Computer vision can be a powerful tool for the analysis of medical data. The goal of image analysis tools is not to replace the medical doctor, but to assist him/her in the following activities:
enhancing the quality of image data: one common problem of medical imaging data is noise, often due to the technology, or due to the micro-movements of the patient during the capturing procedure. Computer vision can help in reducing these factors and to further clarify the visualization of imaging data through enhanced representations
simplifying the visualization of complex 3D structures: image data in medical images are often volumes of data, created through multiple scans (think of MRI for example). These volumes are dense “cubes” of information that are usually very difficult to visualize and analyze. 3D volume segmentation can greatly help in isolating the important parts of the volume to clean the data from the uninformative clutter.

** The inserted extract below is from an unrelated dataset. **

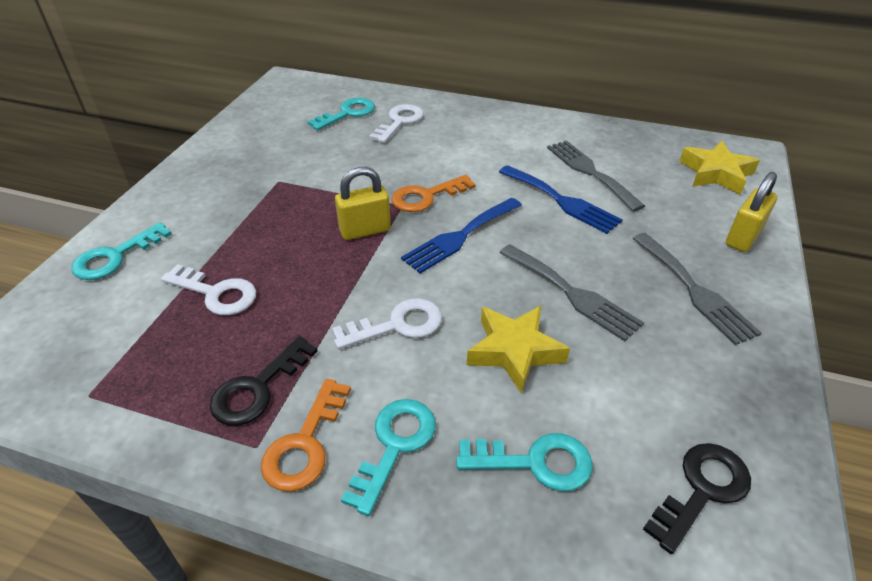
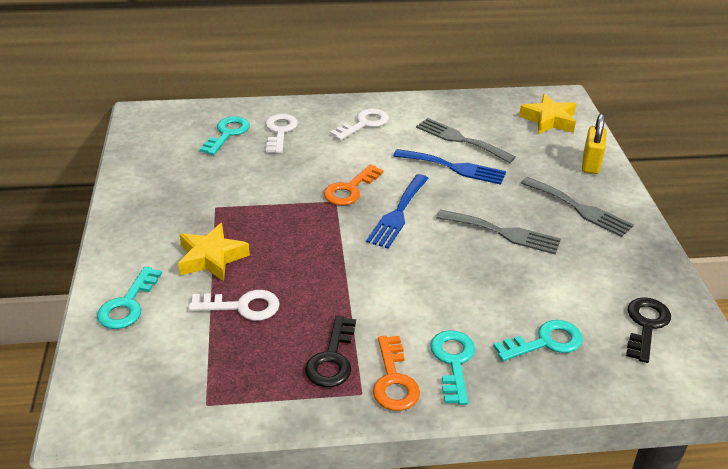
camera: 25 degrees left, 5 degrees down
(365, 230) = (322, 228): yellow padlock -> none
(397, 325) = (398, 288): white key -> white key (364, 124)
(514, 351) = (490, 281): yellow star -> yellow star (211, 258)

measuring the extent of revealing factors in diseases: machine learning and deep learning algorithms can learn the discriminative visual markers of a particular disease, and can help the medical doctors to quantify these markers for more accurate diagnoses.
Common application fields of computer vision in medical imaging are:
Dermatology: analysis of dermoscopy image data, Optical Coherence Tomography (OCT) scans, confocal microscopy images
Magnetic Resonance Imaging (MRI) for brain or hearth diseases
Pikkart’s R&D team has years of experience in medical image analysis, with a focus on 3D volumes, 3D structure segmentation and image denoising.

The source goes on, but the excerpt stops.